What's bad publicity for Penn could turn out to be blogger Winfield Myers' big break.
On Thursday evening, Myers posted a photograph of Penn President Amy Gutmann posing with Engineering senior Saad Saadi - who dressed as a suicide bomber for Halloween - and criticized Gutmann over it.
As multiple Web logs linked to the post, the mainstream media took notice, ballooning the story into one that is garnering national attention.
By Friday, several news sources had picked up the story, among them The Associated Press, newsmagazine The Weekly Standard and local television stations CBS 3, ABC 6 and NBC 10. In the next few days, the story made The Philadelphia Inquirer, the Philadelphia Daily News and the Jerusalem Post.
The story also appeared on national television outlets like Fox News and CNN over the weekend.
And all the frenzy can be traced back to Myers' decision to post the photograph Thursday evening in his blogs, the right-leaning "Democracy Project" and "Campus Watch."
The Democracy Project is a group blog, co-founded by Myers, that focuses on higher education and foreign policy. Campus Watch is part of the non-profit Middle East Forum.
Myers said that soon after he posted the story, traffic to "The Democracy Project" increased by tens of thousands of visitors. He said this was a result of being linked to by prominent blogs such as the Minneapolis-based "Power Line," which was named Time magazine's blog of the year in 2004.
According to Syracuse journalism professor Joan Deppa - who specializes in journalism ethics - blogs like Myers' can have the power to make national stories out of events that might not otherwise be considered newsworthy.

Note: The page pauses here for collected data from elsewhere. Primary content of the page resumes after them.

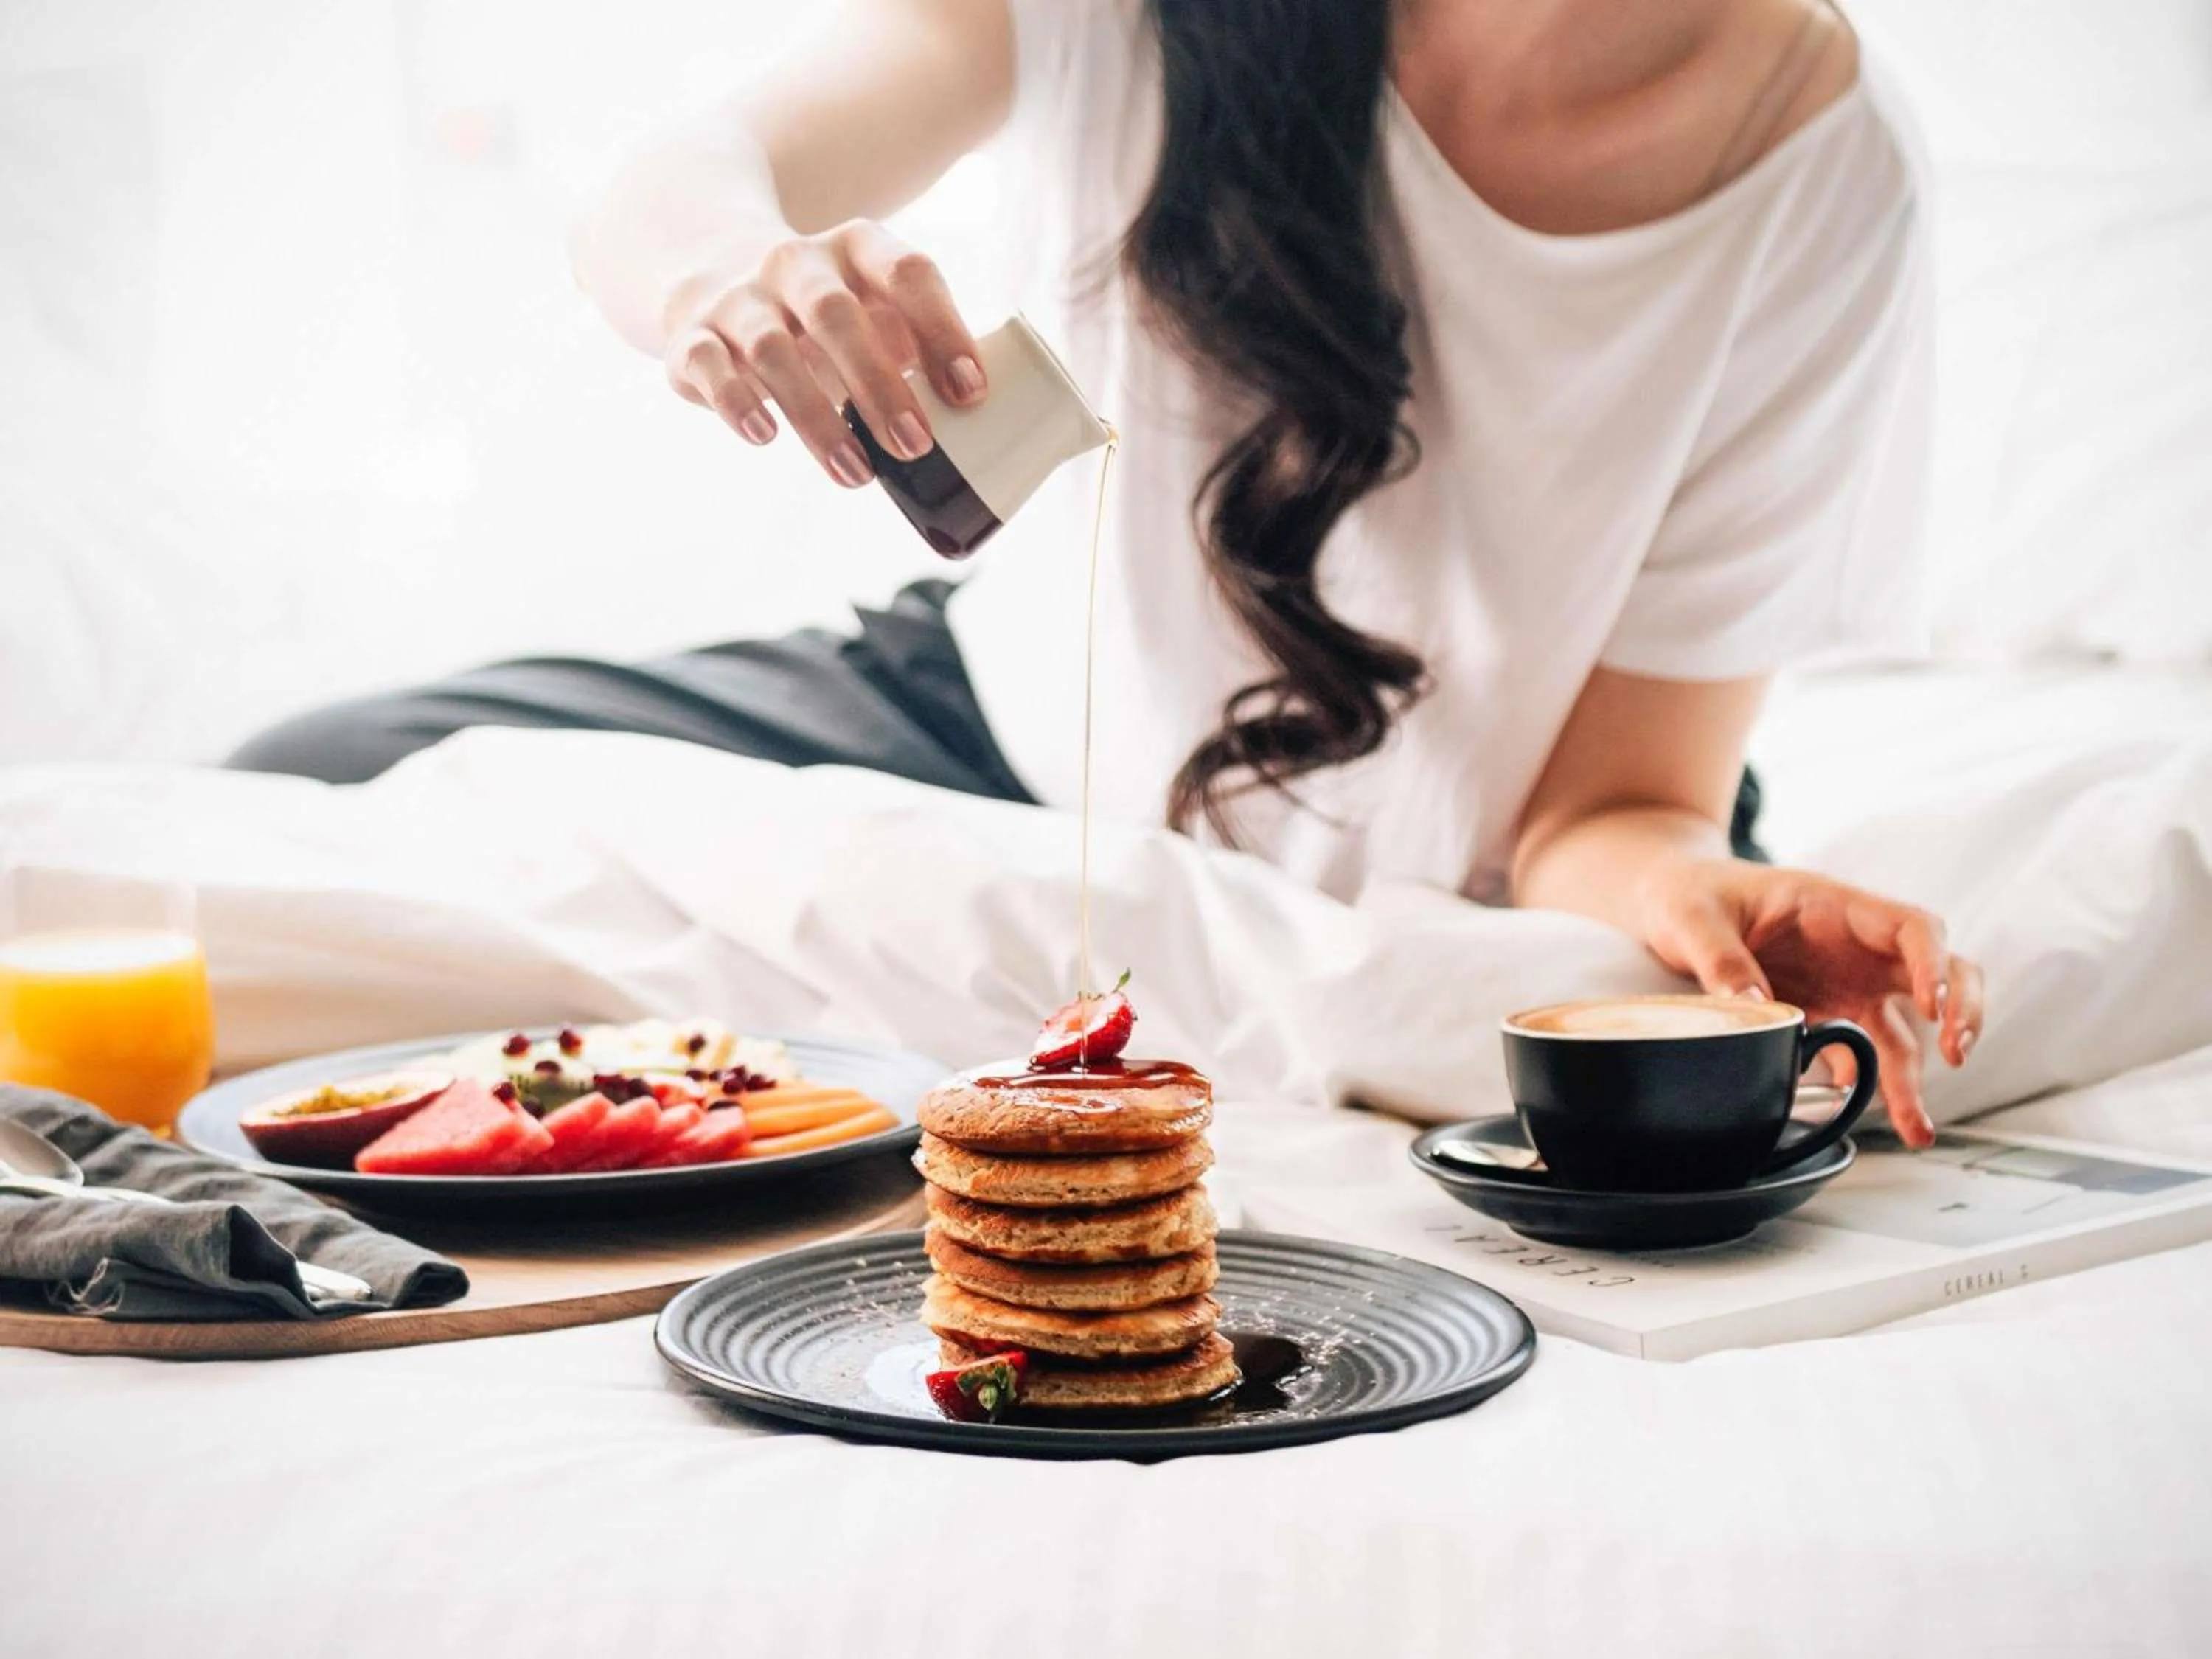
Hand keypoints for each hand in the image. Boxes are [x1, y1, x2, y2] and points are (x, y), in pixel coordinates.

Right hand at [661, 220, 985, 488]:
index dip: (942, 330)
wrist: (712, 271)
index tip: (971, 394)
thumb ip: (918, 351)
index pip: (906, 273)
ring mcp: (738, 297)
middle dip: (878, 384)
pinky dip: (735, 402)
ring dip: (817, 417)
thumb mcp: (874, 309)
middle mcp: (794, 263)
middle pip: (836, 313)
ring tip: (857, 475)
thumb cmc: (824, 313)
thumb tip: (977, 424)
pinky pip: (706, 364)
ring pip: (772, 350)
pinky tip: (765, 436)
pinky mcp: (690, 335)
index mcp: (856, 248)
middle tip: (915, 446)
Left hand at [1636, 860, 1984, 1148]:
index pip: (1912, 928)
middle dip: (1961, 1012)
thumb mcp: (1692, 919)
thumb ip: (1720, 960)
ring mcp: (1847, 982)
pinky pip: (1860, 1050)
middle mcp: (1856, 947)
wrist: (1672, 901)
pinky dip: (1864, 1082)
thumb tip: (1755, 1009)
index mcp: (1836, 907)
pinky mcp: (1828, 1012)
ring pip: (1903, 1027)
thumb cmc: (1691, 894)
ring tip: (1916, 1129)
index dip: (1933, 964)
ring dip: (1914, 1076)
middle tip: (1958, 1055)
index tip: (1931, 1006)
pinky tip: (1855, 1110)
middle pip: (1941, 973)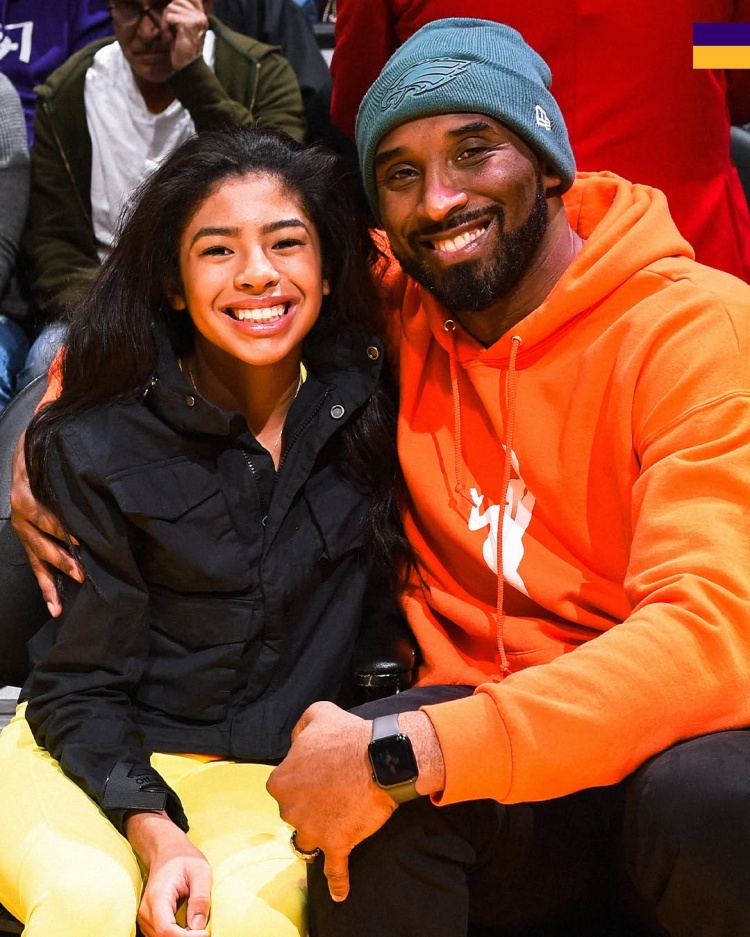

In the case of the Gutmann photograph, "You've got something that's quite minor making it into the news stream because of the blogosphere," Deppa said. "Something that started out as rather unimportant can take on importance."
Deppa added that blogs are also prone to taking events out of context, sometimes due to their specific political leanings. When the mainstream media pick up on the events, they often don't bother to put them back into context, according to Deppa.
Although Myers said he could not reveal how he originally obtained the photographs, he said that, as soon as he saw them, he knew they would cause a stir.
"I'm not surprised that it's gotten the kind of attention that it has," he said.
Myers said he thinks Gutmann's decision to pose for a picture showed an implicit approval of Saadi's costume.
Though Myers said Saadi's costume was in poor taste, he added that he believes the blame lies with Gutmann because of the nature of her role as a university president.
"The story is not about him; it's about her," he said.
Gutmann has said she did not realize what Saadi was dressed as when the photo was taken.
According to Chris Beam - a co-editor of the "IvyGate" blog, which covers the Ivy League - one of the reasons this story might have been picked up by the mainstream media is the cachet of the Ivy League.
Beam said some journalists think they will get more readers "if they can put the phrase 'Ivy League' in the beginning."
For mainstream media outlets covering stories that originate from blogs, professionals say it's essential to confirm the facts.
"You need to back up yourself as a reporter," said Christine Olley, who covered the Gutmann controversy for the Daily News.
Still, Olley said blogs are becoming an increasingly important source for more traditional news organizations.
"We get our news from everywhere. … Why not explore" blogs? Olley said.
Though some say the story may have started out with a conservative agenda, for Olley, anything that creates controversy is worthy of news coverage.
"It had so many people talking about it, so many people saying, 'Wow,'" Olley said.